30-) “Rabbin rızkı dilediğine bol verir, dilediğine daraltır. Şüphesiz ki O, kullarından haberdardır, (onları) çok iyi görür.”
31-) “Geçim endişesi ile çocuklarınızın canına kıymayın. Biz, onların da sizin de rızkınızı veririz. Onları öldürmek gerçekten büyük bir suçtur.”
32-) “Zinaya yaklaşmayın. Zira o, bir hayâsızlıktır ve çok kötü bir yoldur.”
33-) “Haklı bir sebep olmadıkça Allah’ın muhterem kıldığı cana kıymayın. Bir kimse zulmen öldürülürse, onun velisine (hakkını alması için) yetki verdik. Ancak bu veli de kısasta ileri gitmesin.

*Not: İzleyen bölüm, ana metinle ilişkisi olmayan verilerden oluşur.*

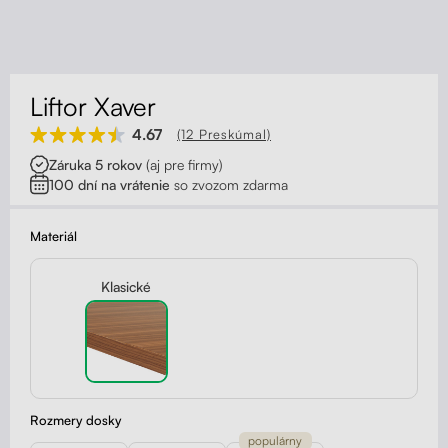
Kontakt
Kolieska
Organizácia kabeláže
Liftor Xaver
Stojany na monitor - Riser
4.67
(12 Preskúmal)
Záruka 5 rokov
(aj pre firmy)
Skrinky so zásuvkami a zásuvky
100 dní na vrátenie
so zvozom zdarma
Akustické paravány
Materiál
Opierky
Klasické
Rozmery dosky
populárny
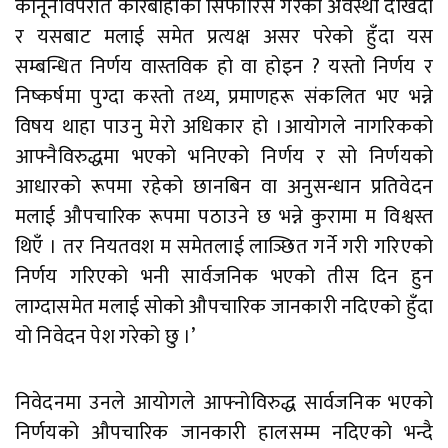
कानूनविपरीत कारबाहीको सिफारिस गरेको अवस्था देखिँदा
र यसबाट मलाई समेत प्रत्यक्ष असर परेको हुँदा यस
सम्बन्धित निर्णय वास्तविक हो वा होइन ? यस्तो निर्णय र
निष्कर्षमा पुग्दा कस्तो तथ्य, प्रमाणहरू संकलित भए भन्ने
विषय थाहा पाउनु मेरो अधिकार हो ।आयोगले नागरिकको
आफ्नैविरुद्धमा भएको भनिएको निर्णय र सो निर्णयको
आधारको रूपमा रहेको छानबिन वा अनुसन्धान प्रतिवेदन
मलाई औपचारिक रूपमा पठाउने छ भन्ने कुरामा म विश्वस्त
थिएँ । तर नियतवश म समेतलाई लाञ्छित गर्ने गरी गरिएको
निर्णय गरिएको भनी सार्वजनिक भएको तीस दिन हुन
लाग्दासमेत मलाई सोको औपचारिक जानकारी नदिएको हुँदा
यो निवेदन पेश गरेको छु ।’
निवेदनमा उनले आयोगले आफ्नोविरुद्ध सार्वजनिक भएको
निर्णयको औपचारिक जानकारी हालसम्म नदिएको भन्दै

Zaten (kendisine bu yetki verilmekle) o, alacağını almıştır.”
34-) “Yetimin malına, rüştüne erinceye kadar, ancak en güzel bir niyetle yaklaşın. Verdiğiniz sözü de yerine getirin. Çünkü verilen söz, sorumluluğu gerektirir.”
35-) “Ölçtüğünüz zaman tastamam ölçün ve doğru terazi ile tartın. Bu, hem daha iyidir hem de neticesi bakımından daha güzeldir.”

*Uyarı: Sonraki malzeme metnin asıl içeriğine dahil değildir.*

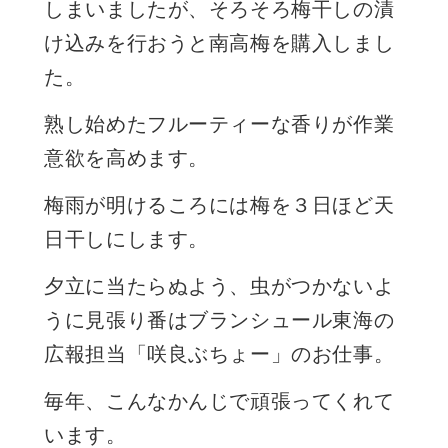
しまいましたが、そろそろ梅干しの漬
け込みを行おうと南高梅を購入しまし
た。
熟し始めたフルーティーな香りが作業
意欲を高めます。
梅雨が明けるころには梅を３日ほど天
日干しにします。
夕立に当たらぬよう、虫がつかないよ
うに見張り番はブランシュール東海の
広報担当「咲良ぶちょー」のお仕事。
毎年、こんなかんじで頑張ってくれて
います。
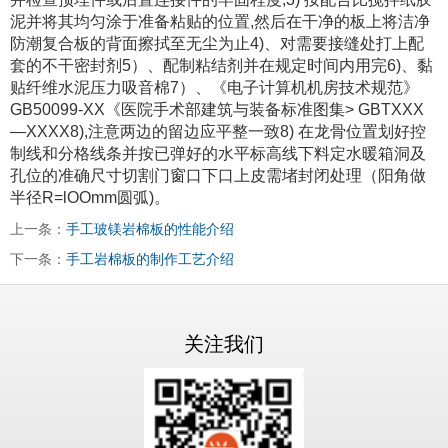
泥并将其均匀涂于准备粘贴的位置,然后在干净的板上将洁净
防潮复合板的背面擦拭至无尘为止4)、对需要接缝处打上配
套的不干密封剂5）、配制粘结剂并在规定时间内用完6)、黏
贴纤维水泥压力吸音棉7）、《电子计算机机房技术规范》
GB50099-XX《医院手术部建筑与装备标准图集> GBTXXX
—XXXX8),注意两边的留边应平整一致8) 在龙骨位置划好控
制线和分格线条并按已弹好的水平标高线下料定水暖箱洞及
孔位的准确尺寸切割门窗口下口上皮需堵封闭处理（阳角做
半径R=lOOmm圆弧)。
上一条：
手工玻镁岩棉板的性能介绍
下一条：
手工岩棉板的制作工艺介绍
关注我们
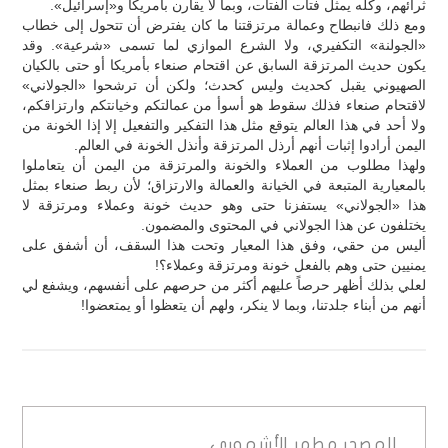
ثرائهم، وكله يمثل فتات الفتات، وبما لا يقارن بأمريكا و«إسرائيل».
ومع ذلك فانبطاح وعمالة مرتزقتنا ما كان يفترض أن تتحول إلى خطاب
«الجولنة» التكفيري، ولا الشرع الموازي لما تسمى «شرعية». وقد
يكون حديث المرتزقة السابق عن اقتحام صنعاء بأمريكا أو حتى بالكيان
الصهيوني يقبل كحديث ولیس كحدث؛ ولكن أن ترشحوا «الجولاني»
لاقتحام صنعاء فذلك سقوط هو أسوأ من عمالتكم وخيانتكم وارتزاقكم،
ولا أحد في هذا العالم يتوقع مثل هذا التفكير والتفعيل إلا إذا الخونة من
اليمن أرادوا إثبات أنهم أرذل المرتزقة وأنذل الخونة في العالم.
ولهذا مطلوب من العملاء والخونة والمرتزقة من اليمن أن يتعاملوا
بالمعيارية المتبعة في الخيانة والعمالة والارتزاق؛ لأن ربط صنعاء بمثل
هذا «الجولاني» يستفزنا حتى وهو حديث خونة وعملاء ومرتزقة لا
يختلفون عن هذا الجولاني في المحتوى والمضمون.
أليس من حقي، وفق هذا المعيار وتحت هذا السقف، أن أشفق على
يمنيين حتى وهم بالفعل خونة ومرتزقة وعملاء؟!
لعلي بذلك أظهر حرصاً عليهم أكثر من حرصهم على أنفسهم، ويشفع لي
أنهم من أبناء جلدتنا، وبما لا ينكر، ولهم أن يتعظوا أو يمتعضوا!
المصدر
مطهر الأشموري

36-) “Hakkında bilgin bulunmayan şeyin ardına düşme. Çünkü kulak, göz ve gönül, bunların hepsi ondan sorumludur.”
37-) “Yeryüzünde böbürlenerek dolaşma. Çünkü sen (ağırlık ve azametinle) ne yeri yarabilir ne de dağlarla ululuk yarışına girebilirsin.”
38-) “Bütün bu sayılanların kötü olanları, Rabbinin nezdinde sevimsizdir.”
6 Şubat sabaha karşı 04:17 de Güney Bölgemizde meydana gelen ve 10 ilimizi etkileyen çok çetin ve korkunç depremde eşine az rastlanan bir tahribat meydana geldi. Bu deprem sadece ülkemizi değil aynı zamanda Dünya Devletlerini de hayret ve dehşete düşürdü. Bir çok ülkenin yüzölçümünden büyük ve nüfus bakımından fazla olan bu bölgemizde devletimiz bütün imkanlarını seferber etmiş, devlet büyüklerimiz başta Sayın Cumhurbaşkanımız olmak üzere gece gündüz demeden canhıraş bir şekilde millet evlatlarının kurtarılması için fiziki maddi imkanlarla seferber oldular. Ülkemizin bütün fertleri tek yürek oldular. Kötü niyetlilere fırsat verilmedi. Şom ağızlılar emellerine ulaşamadılar.
Depremde hayatlarını kaybeden bütün şehitlerimize rahmet diliyorum.
Milletimizin başı sağ olsun. Allah’u Teala necip milletimizi her türlü musibetlerden korusun. Evliya yurdu şüheda burcu şehit kanlarıyla şerbetli aziz vatanımızı her türlü taarruz tasallut ve fitnelerden muhafaza eylesin.